I want to ask about the territorial extent of this issue. I see that we are legislating for England and Wales. Speaking as a Scot, I feel that it might have other things to do on Hogmanay, but perhaps the Minister can explain the likely timetable for the Scottish Parliament to consider this matter.
I also want to talk about Northern Ireland. It is important that we get legislation of this type in Northern Ireland as quickly as possible, for the reason alluded to by the noble Lord, Lord Collins. I know several people in committed relationships who have been brought up in a faith that means so much to them that they cannot bring themselves to offend their families and that faith, but want to secure their relationship in legal terms. For others, civil partnership is about equality; as the noble Baroness, Lady Watkins of Tavistock, said, other people have experienced difficult and violent marriages and want never to return to that situation, but are in partnerships to which they are committed. What is the envisaged timetable for introducing this in Northern Ireland?

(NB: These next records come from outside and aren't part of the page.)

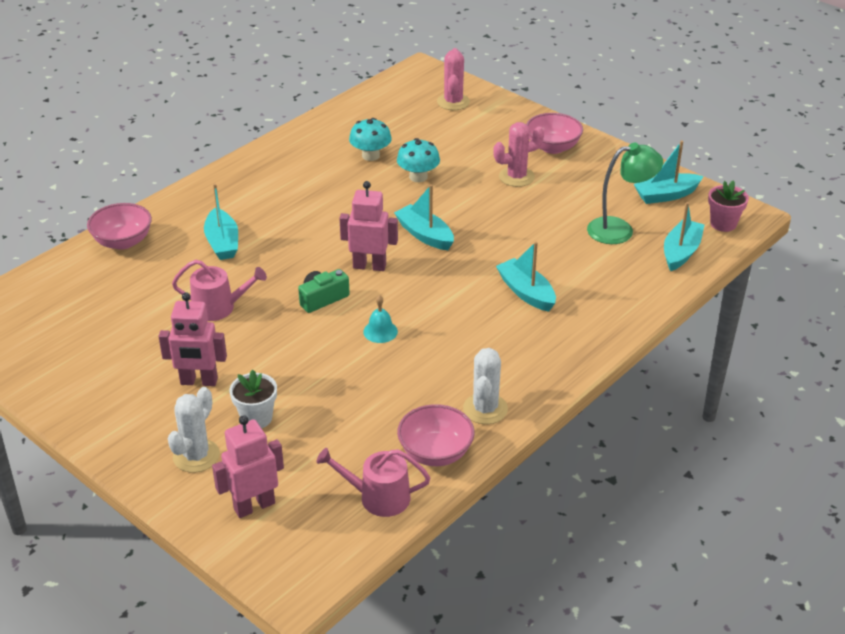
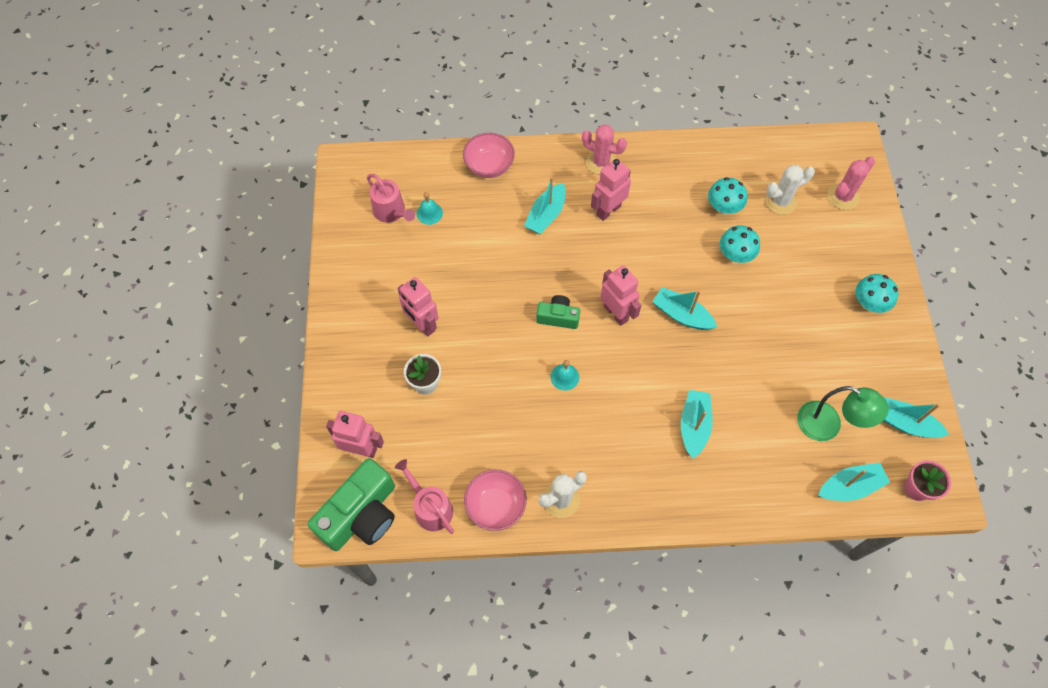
camera: 45 degrees right, 25 degrees up
white cactus [168,387,220,473] -> white cactus moved to [765,165,815,215]
pink watering can [172,260,267,321] -> pink watering can moved to [367,174,415,223]
turquoise boat [394,184,454,250] -> turquoise boat turned 60 degrees counterclockwise [652,287,717,330]
pink cactus [493,122,544,187] -> pink cactus moved to [582,125,627,175]
pink bowl [526,113,583,154] -> turquoise mushroom [856,274,899,313]
none -> green camera [308,458,395,551]
none -> turquoise bell [417,192,443,225]
none -> pink robot [591,159,631,221]

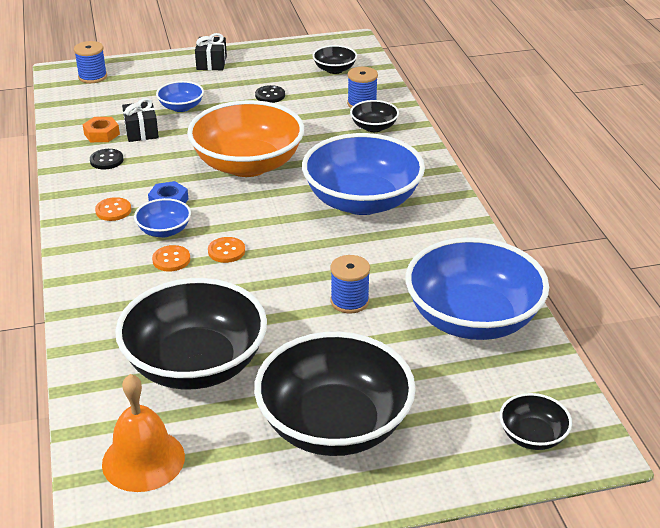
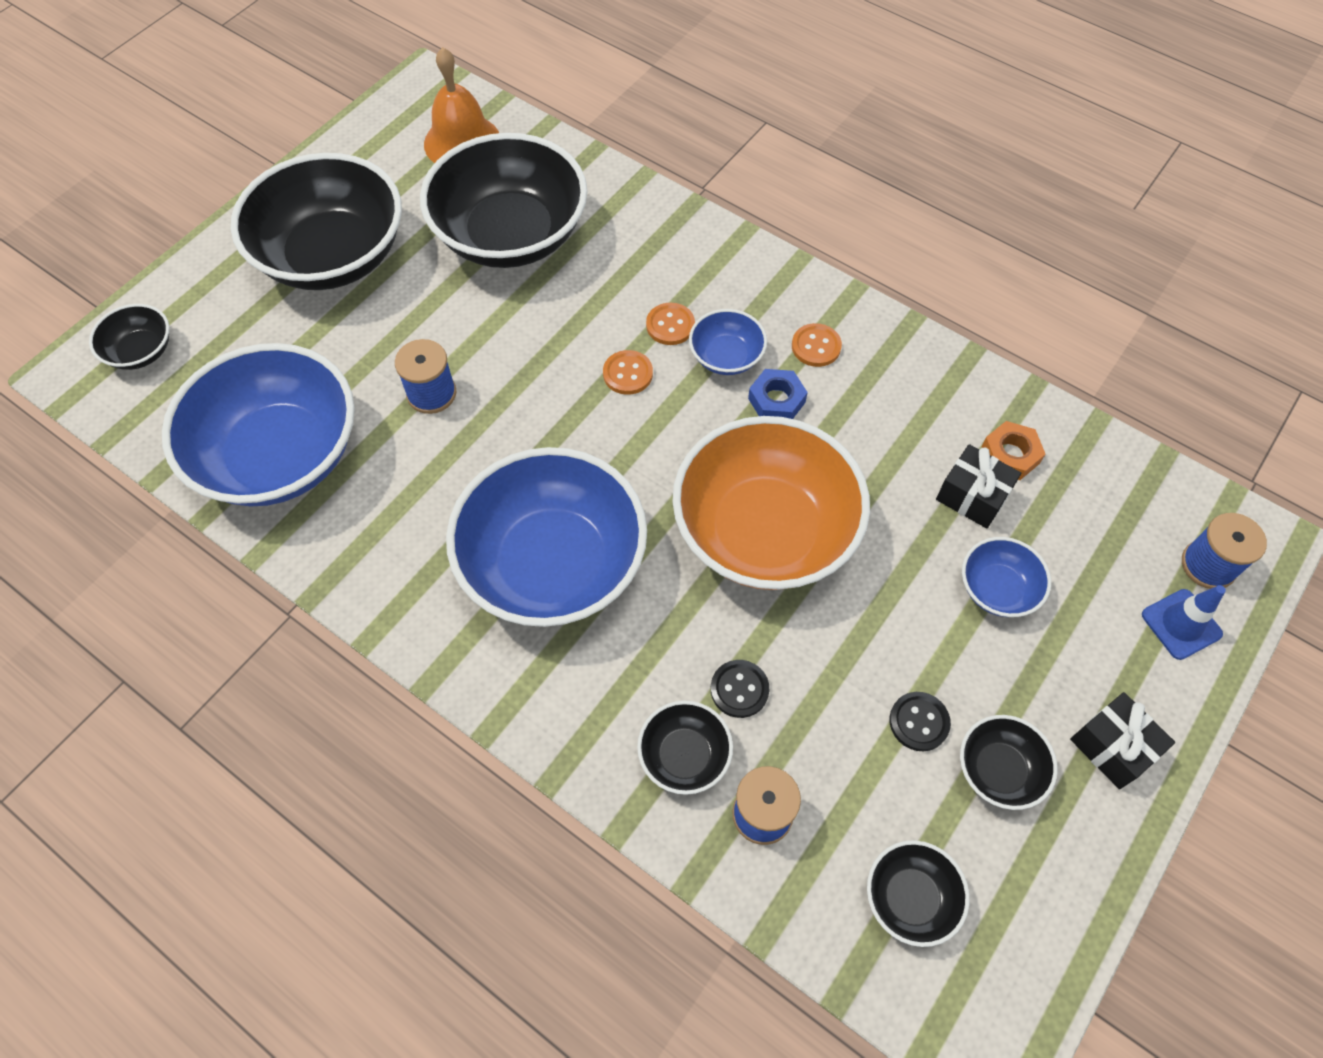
camera: 140 degrees right, 25 degrees up
black button [90,149,123,169] -> black button moved to [711,660,769,718]
none -> black bowl [960,715,1057,810]
none -> blue traffic cone [1142,585,1226,660]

My understanding of this legislation is that, just as happened with the abortion legislation for Northern Ireland, there will be a read-across from existing legislation. Therefore, I think I am right that the aspects of the regulations that deal with the GRA are a read-across from the GRA as it relates to same-sex marriage. The Minister will know that I and other people think that that legislation is flawed, and that the same flaw therefore appears in these regulations. I accept that this issue should be addressed through primary legislation and amendment to the same-sex marriage Act in so far as it affects the GRA but, when the time comes, this issue should be addressed for both same-sex marriage and opposite-sex civil partnership, for example through my Private Member’s Bill or perhaps through some forthcoming government legislation. I wish that she would understand that.